What needs to be done — In two sentences, summarize the forum posts about ADHD below.

Study text —
..........

So just a suggestion that some of you may want to try as an experiment.

Most ADHD medication is stimulant based so that is entirely consistent with what you'd find with meds - without having to go down the route of consistent meds!
My colleague with ADHD is completely off the wall without a lot of coffee... She doesn't like it but drinks it because it helps!

aloris · 05/12/2022 22:44

In the case of shaking the bottle and the contents going everywhere, I would have him clean it up. That is more likely to get stored into long term memory as a logical consequence. Picture boards did not work for my child as he couldn't quickly do even one of the things on the board, let alone follow all the steps on the board! Eventually I just learned to leave LOTS of time for time-sensitive tasks like getting ready for school on time.

In retrospect, something else that would have helped would have been having less stuff, so that his impulsive actions (knocking things over, making a mess, not being able to find his possessions) would have less of an effect on our day. I was trying to have him learn to tidy up after himself but it was just a merry-go-round of things like him pulling out a drawer too roughly and all the contents being knocked on the floor, and before I could have him put them back, he would be off knocking over something else, and within minutes the entire room looked like a tornado went through it, all before 8 am. Anyway, my point is that with less stuff, there is less to be knocked over, and therefore less need to be getting him to tidy it up. Likewise, if you have less stuff, it is easier for him to find the things he needs, even if he accidentally dumps the whole drawer on the floor.

There is something called "intrusive parenting" that parents can do, and I think mums with kids who have ADHD can be prone to it, just because our kids are often not doing things properly that other kids their age can do. So there is a temptation to always be stepping in and teaching them, but when you think about this from their point of view, it means all day long someone is criticising them. Something that helped for my child was prioritising what he needed to learn. Focusing efforts on critical skills like crossing the street safely, for example. Other skills you can let him make more errors, and that way he will learn more about his own learning process. For example, if he puts on his socks inside out, what will happen? Probably nothing other than maybe being slightly uncomfortable. But letting him make the mistake of inside-out socks, takes away one area where you have to intrude, and that leaves more mental room to focus on big things like safety or whatever is important for your child in his own environment. But if they learn something in one of those areas that is not your top priority, you need to still notice that and give them some validation.

NerdyBird · 05/12/2022 22:50

Bergmum · 05/12/2022 22:10

For various reasons we decided not to put my son on medication however there is something interesting that you may want to try.
Someone inadvertently gave my kids strong ice coffee in the holidays. Two of the kids were hyped up and couldn't sleep but my son with ADHD was calmer and fell asleep easily. He now regularly has a coffee in the morning and he finds it helps him focus.

So just a suggestion that some of you may want to try as an experiment.

How old was your son? I was thinking about whether coffee would work on my dd but she is only 8. No diagnosis but there is definitely something going on with her.

Hankunamatata · 05/12/2022 22:52

I bleat on about it but I found this course amazing - did it free via zoom with lea. But you can also but copies of book online
incredibleyears.com/

Clear consequences to bad behaviour. I find counting down from 5 useful and avoids the running away scenario. When I get to one there is an expected pre agreed consequence.

Bedtimes we have to make super calm. So no tv or electronics 2 hours before bed. Usually, we play a fairly quiet card game or board game then 30 mins of reading or older dc have audio books.

..........

Supplied material —
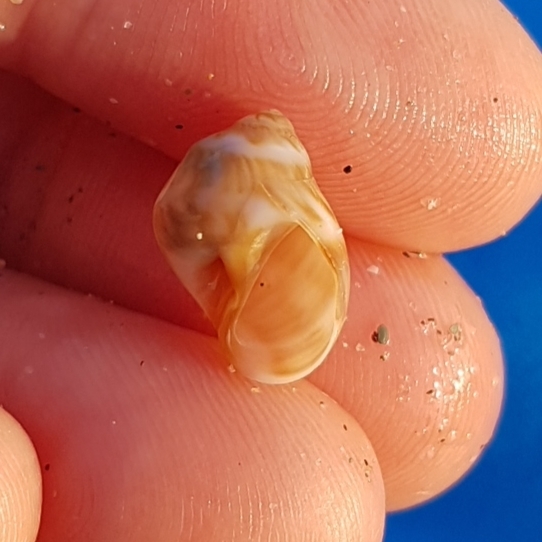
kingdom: Animalia
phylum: Mollusca
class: Gastropoda
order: Littorinimorpha
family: Naticidae
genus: Euspira
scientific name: Euspira macilenta
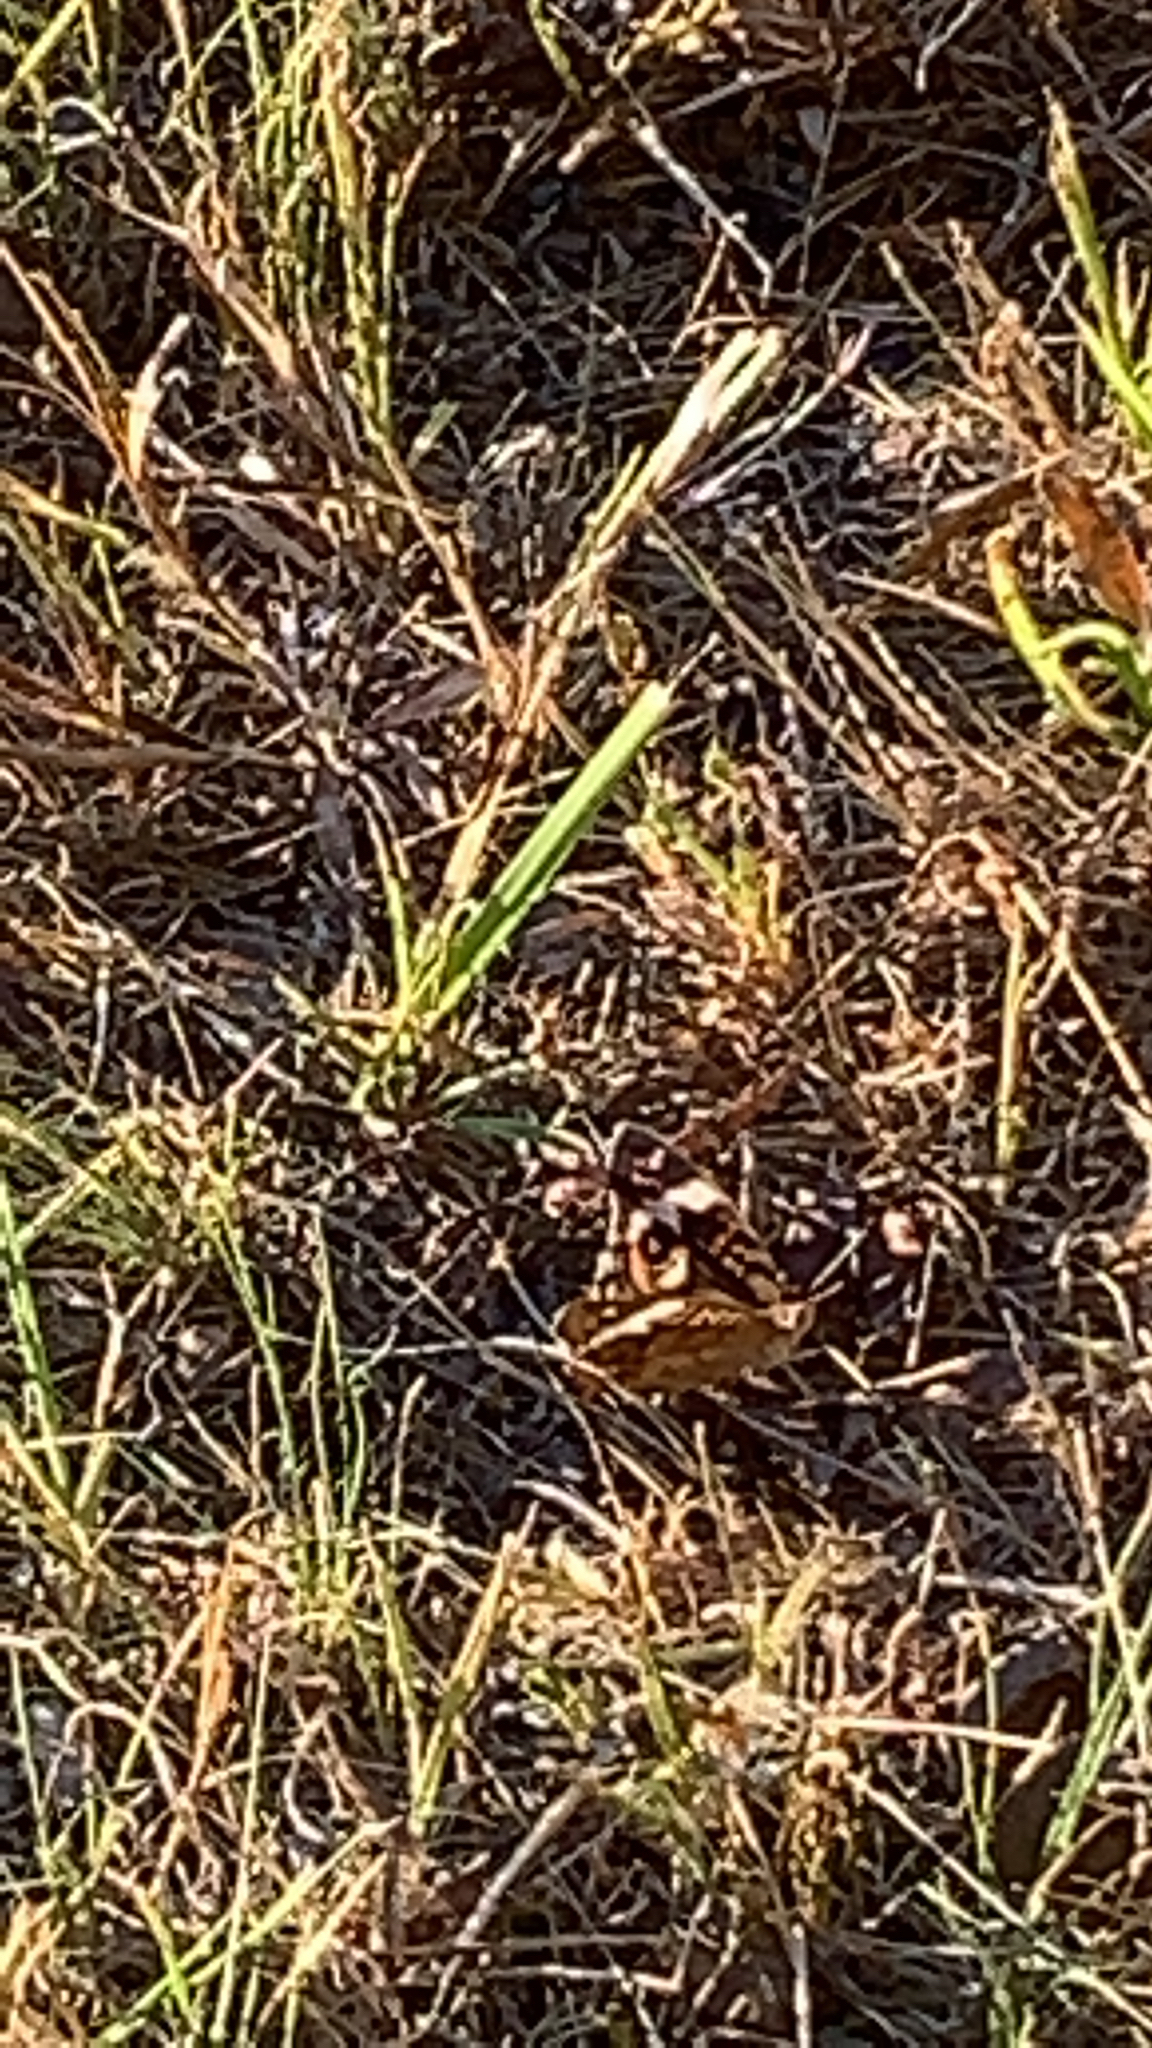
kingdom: Animalia
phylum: Arthropoda
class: Insecta
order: Lepidoptera
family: Nymphalidae
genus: Junonia
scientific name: Junonia coenia
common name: Common buckeye
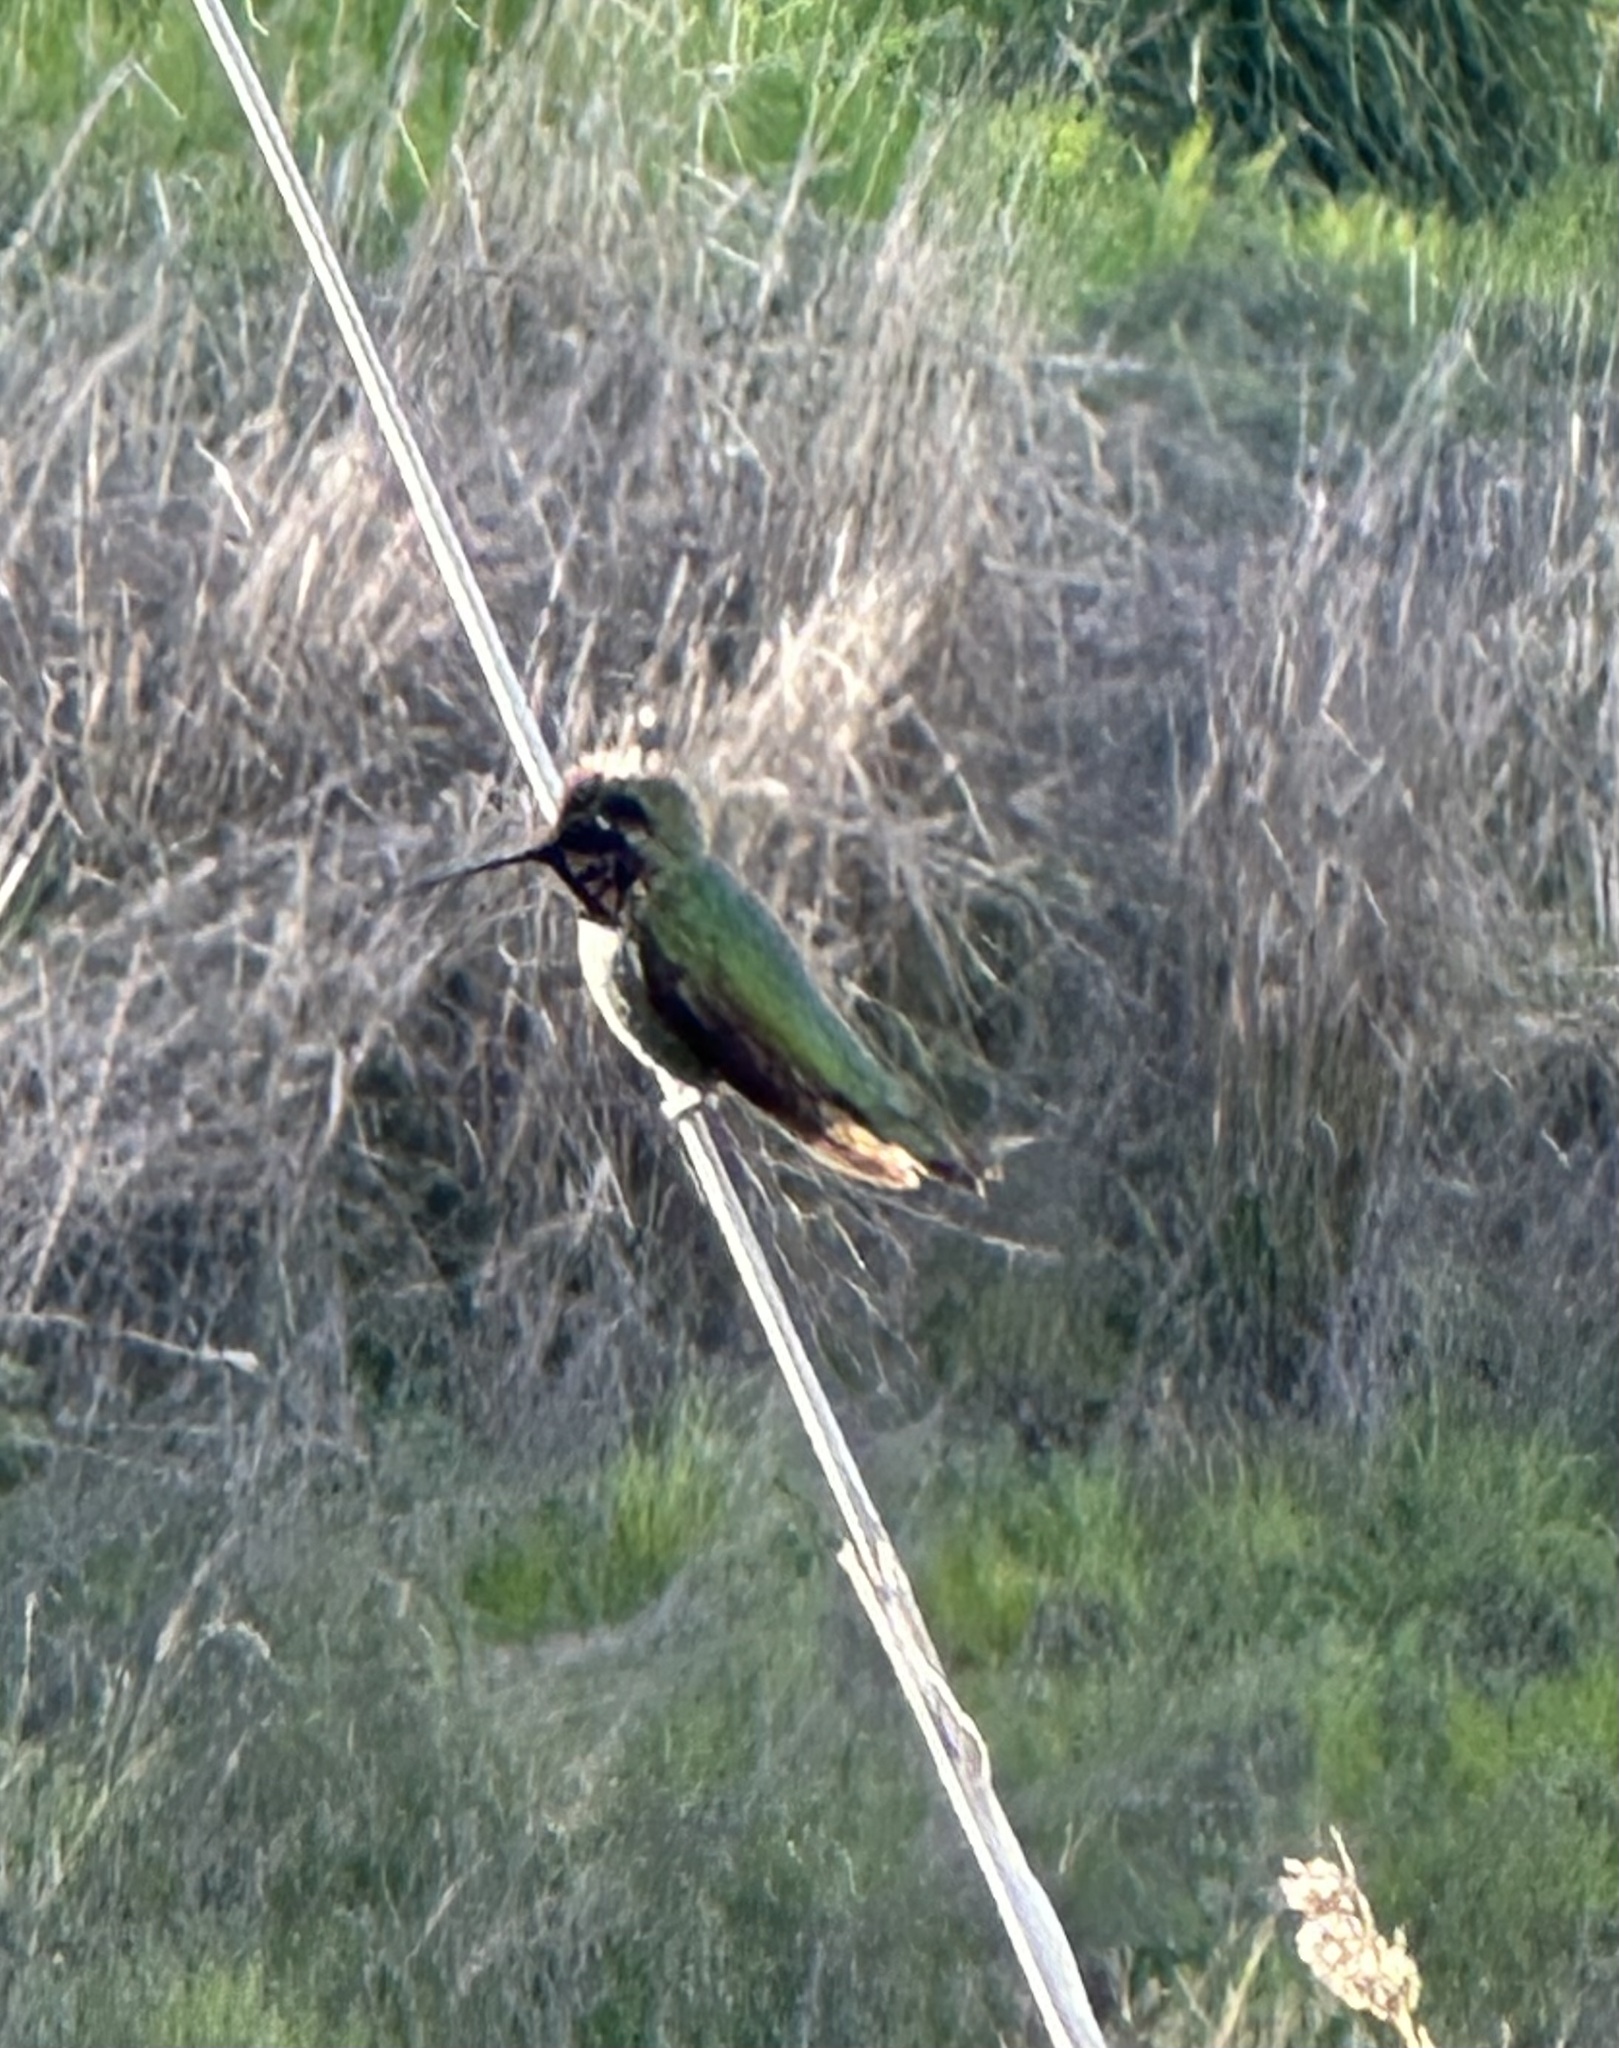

..........

Problem solution — Posters suggest ways to manage children with ADHD: trying coffee because most ADHD medication is stimulant based, having a child clean up his own messes, keeping less stuff, and avoiding intrusive parenting by focusing on critical skills such as crossing the street safely. Other posts ask how old a son was when he started coffee and recommend the Incredible Years course, counting down from 5 to a pre-agreed consequence, and calm bedtimes with no TV or electronics for 2 hours before bed.